:: DATA PROVIDED
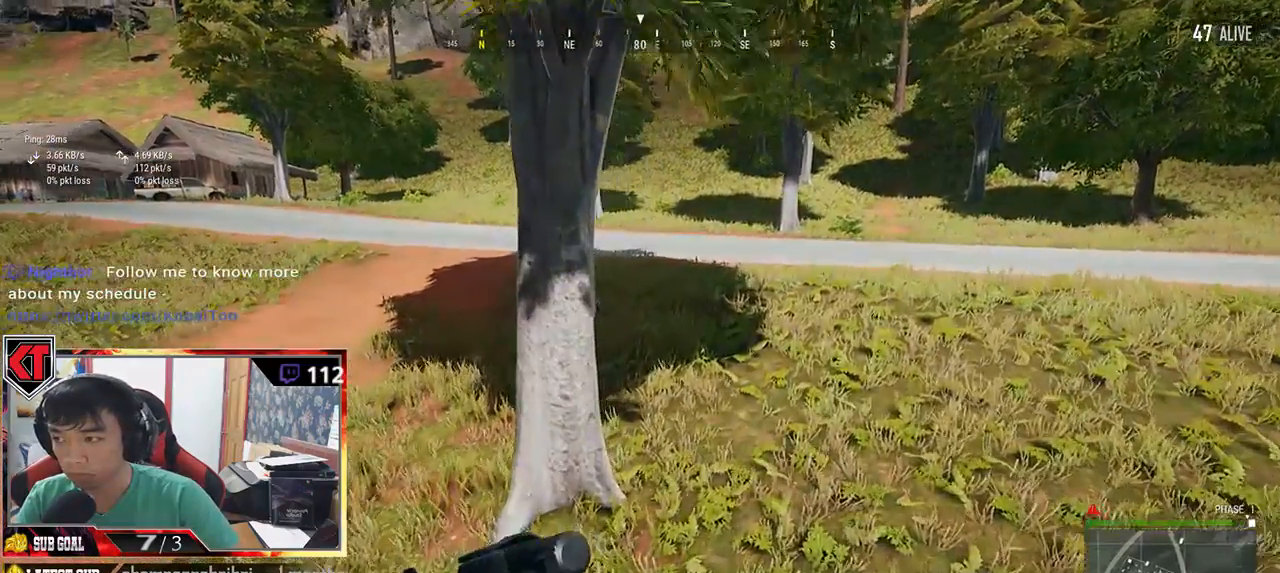
{"keys": ["shift", "w"], "mouse": [], "events": [[150, "space", "up"], [217, "d", "up"]]}
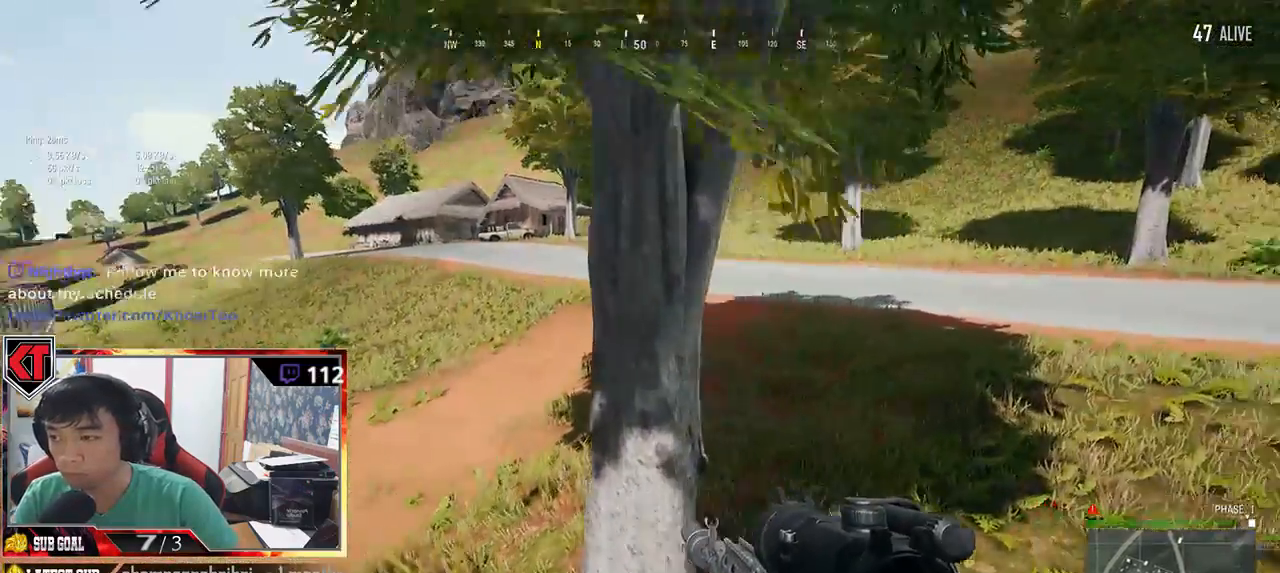
{"keys": ["shift", "w"], "mouse": [], "events": []}
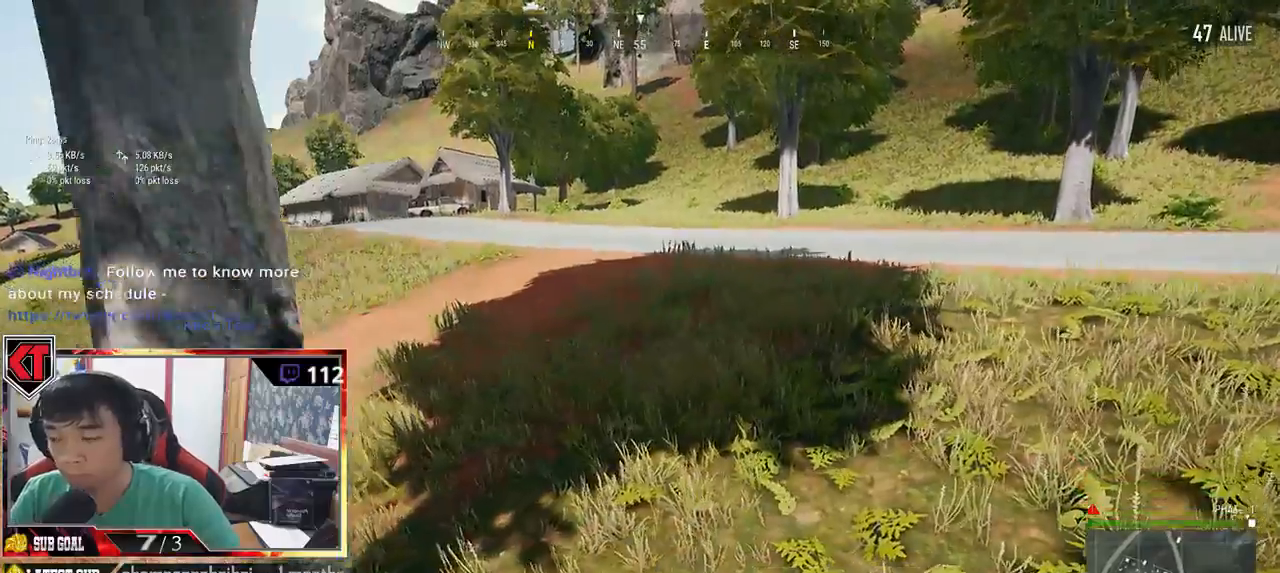
{"keys": ["c", "shift", "w"], "mouse": []}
::::
### EXERCISE BRIEF
Whenever a line of the listing above holds the word "events", copy that line.

### WRITTEN SOLUTION
{"keys": ["shift", "w"], "mouse": [], "events": [[150, "space", "up"], [217, "d", "up"]]}
{"keys": ["shift", "w"], "mouse": [], "events": []}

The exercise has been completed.